If you don't have the mold already consider a custom one. CNC mold makers can run the cherry in a little bigger circle. Not sure how Accurate Molds is set up but you can probably get one made for the same money as fixing a new one. Although I treasure my hand lapped Lyman 429421, that's a lot of work to get something almost as good as if it was cut right the first time.

runfiverun
03-22-2012, 02:50 AM
noe just run a 316299 mold i would love to have for my argies, airc the nose was 305 and the body 316.
i have done fine with the 314299 at 313 sized and checked and 304 on the nose, but a bit bigger would let me up the speed some more.

look in the vendor section and see if he still has some.

ciphery
03-22-2012, 09:33 PM
A buddy of mine gave me a LEE 165grn 7.62x39 mold for Christmas so......
I've seen a 316 mold before, problem has always been no gas check or round nose flat point.

HangFireW8
03-22-2012, 10:12 PM
without beagling i was thinking about lapping the drivebands like people do with lee molds but this is a steelmold. what have you used sucessfully as a compound.

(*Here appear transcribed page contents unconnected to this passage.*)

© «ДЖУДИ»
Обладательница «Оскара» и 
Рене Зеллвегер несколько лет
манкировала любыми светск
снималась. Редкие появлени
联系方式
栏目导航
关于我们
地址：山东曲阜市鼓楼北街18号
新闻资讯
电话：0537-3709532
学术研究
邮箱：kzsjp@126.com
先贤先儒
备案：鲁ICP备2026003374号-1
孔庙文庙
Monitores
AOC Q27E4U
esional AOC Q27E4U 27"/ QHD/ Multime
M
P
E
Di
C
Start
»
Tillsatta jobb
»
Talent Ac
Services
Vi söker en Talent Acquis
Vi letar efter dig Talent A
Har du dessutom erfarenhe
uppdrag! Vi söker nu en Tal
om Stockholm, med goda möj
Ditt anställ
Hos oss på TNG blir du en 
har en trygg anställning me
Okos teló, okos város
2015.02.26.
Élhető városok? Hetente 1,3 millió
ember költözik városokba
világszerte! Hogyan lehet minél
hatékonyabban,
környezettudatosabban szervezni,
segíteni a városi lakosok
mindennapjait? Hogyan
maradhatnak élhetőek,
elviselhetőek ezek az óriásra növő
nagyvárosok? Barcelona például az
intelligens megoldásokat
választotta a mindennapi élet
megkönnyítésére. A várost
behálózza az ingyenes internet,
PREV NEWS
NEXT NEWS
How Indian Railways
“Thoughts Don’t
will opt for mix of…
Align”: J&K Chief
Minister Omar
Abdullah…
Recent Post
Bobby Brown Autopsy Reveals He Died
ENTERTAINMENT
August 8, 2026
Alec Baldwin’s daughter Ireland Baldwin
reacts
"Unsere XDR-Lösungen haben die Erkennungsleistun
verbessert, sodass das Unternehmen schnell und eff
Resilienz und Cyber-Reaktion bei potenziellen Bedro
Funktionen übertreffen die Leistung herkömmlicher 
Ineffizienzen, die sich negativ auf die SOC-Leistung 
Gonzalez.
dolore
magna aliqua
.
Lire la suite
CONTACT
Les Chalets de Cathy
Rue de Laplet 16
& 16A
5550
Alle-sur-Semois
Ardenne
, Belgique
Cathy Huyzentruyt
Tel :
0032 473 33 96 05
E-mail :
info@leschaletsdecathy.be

.002 of one thousandths... So, two millionth of an inch shouldn't take very long. :kidding:

I use Clover, grit depends on how far I have to go.

HF

GL49
03-24-2012, 03:49 PM
Yesterday's project:

I've got a Lee six cavity .452 230gr TC mould that would cast .4505 to .451 at the parting line, .451 to .452 across the bullet, depending on the cavity. I wanted to size to .452 using WW's, what to do?
I used 320 grit clover compound in a grease base, drilled the end of a bullet cast from the mould, tapped it for an 8/32 machine screw, installed a screw, cut off the head and spun it in ONE cavity with my cordless drill at low speed for 25 seconds. Using the blunt end machine screw insured that it wouldn't screw through the bullet and ruin the cavity. Scrub-a-dub-dub in the sink with a toothbrush, hot water and dishwasher soap (had to do it twice, the oil in the grease/clover compound mix is tough to clean), it casts .453 at the parting line, .4535 across the bullet.
Now all the driving bands clean up in my .452 sizer, no sign if it not hitting anywhere. The bullet just falls out of the mould. Next step is to polish with Comet or toothpaste, and since I know it works and haven't reduced my six cavity mould to a five cavity, I'll do the other five cavities, using as cast dimensions from each cavity to gauge the time I need to spin the bullet in each.
Don't know how long a steel mould will take, but aluminum cuts pretty quick. I can tell you the process does work, and seems to enlarge more at the parting lines, which is what I needed and of course were smaller anyway.
I've got two more undersize Lee moulds that will get the same treatment, one of which doesn't want to drop the bullets without some encouragement.